The life-changing potential of wearable tech

For many, the term “wearable technology” evokes thoughts of step counting and wrist-vibrating notifications. But the potential for wearable tech goes far beyond fitness and checking your email on your wrist. As the first wave of computing to get full access to our bodies, wearables have the ability to augment our physical selves, and for people with disabilities this integration is life changing.

Ottawa’s eSight has developed eyewear that is helping the legally blind see again. The company’s electronic glasses use breakthrough video technology that essentially allows wearers to enhance and modify what they are seeing in real-time. The eSight system includes an OLED equipped headset that captures and displays video in real-time, as well as a controller, which lets the user adjust every pixel of the video to help them see.

eSight’s eyewear addresses some of the most common vision loss conditions, including macular degeneration, diabetic retinopathy, Stargardt’s disease and some forms of glaucoma. The company is on a mission to make “blindness history” and its technology has already changed the lives of many as told in a series of extremely powerful videos on the company’s website.

Whereas eSight is aiding the visually impaired to see, fellow Canadian company, StudioFeed, is using its wearable technology to help the hearing impaired experience sound. Studiofeed’s mission is to move people closer to music, and one of the ways it is doing this is through its wearable tactile audio technology called SubPac. SubPac transfers low frequencies directly into the users body to give a physical dimension to a music experience essentially allowing its wearers to “feel” sound.

SubPac is finding success with its device in the music industry, with DJs and producers using it to experience their tracks and mixes as if they were being played at the club. But SubPac’s device is also being used to help the hearing impaired. Last year, SubPac teamed up with The Muse Seek Project, an organization that aims to open up the world of music to deaf children. Together, the duo gave children in the Dominican Republic a new physical experience with music.

Communicating through touch is also something Apple has done extremely well with its taptic engine on the Apple Watch. Apple is known for its focus on accessibility, and the Apple Watch features many assistive technologies for both vision and hearing. Perhaps the most inspiring example of this is was documented by 9to5 Mac of a young girl who is both near-blind and deaf, named Molly Watt. Molly uses the Apple Watch to communicate to her friends by tapping her own code-like language using Digital Touch, which especially comes in handy in situations where she feels unsafe or uncomfortable. Molly also uses the taptic engine of Apple Maps on the watch to navigate around the city.

Using haptics to navigate is at the core of Ducere Technologies’ first product, Lechal.

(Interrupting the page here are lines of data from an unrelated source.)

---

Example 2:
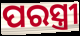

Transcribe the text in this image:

ପରସ୍ତ୍ରୀ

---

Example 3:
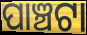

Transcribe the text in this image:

Lechal is a pair of smart shoes that communicates to its wearer through haptic feedback. The footwear, which is offered as either smart insoles or smart shoes, provides turn-by-turn route guidance via haptic feedback, which means users can get around the city without the need to look at a display or hear audio cues. Ducere’s goal with Lechal is to help the visually-impaired navigate their world better one step at at time.

Taking steps is something Ekso Bionics is enabling for survivors of strokes, spinal cord injury, and other forms of lower extremity weakness. Ekso Bionics has developed a bionic exoskeleton, or wearable robot which is helping people stand up and walk again. Ekso is a gait training exoskeleton, which means that walking is achieved by a user shifting weight to activate sensors in the device which in turns initiates steps. Ekso’s technology is being used to provide people with complete paralysis a means to stand and walk, as well as helping patients in rehabilitation re-learn proper step patterns and weight shifts. Here in Canada, Esko Bionics has partnered with ABLE BIONICS in London, Ontario, and Glenrose in Edmonton, Alberta, to help facilitate the purchase of the exoskeleton as well as offer gait rehabilitation with the device.

Giving people who have limited mobility or difficulty speaking a voice, including those with ALS, Cerebral Palsy, and brain injury, is what Peterborough’s TAPS is doing. A division of Tappur, TAPS is a trigger activated personal assistant that is built upon the open-source Drumpants wearable controller. Users place the soft flexible pads on their body or attach them to canes, wheelchairs or other assistive devices and configure phrases to each. When the soft pads are tapped, the phrase is triggered on the companion app via Bluetooth.

https://www.youtube.com/watch?v=2zwoUewc9fg

TAPS, like the other wearables, enable individuals by augmenting their physical capabilities. At its core, this is what wearable technology can offer over the waves of computing before it. By integrating technology as part of ourselves, it can be used to help us walk, see, hear, speak, and feel. For many, this is life-changing.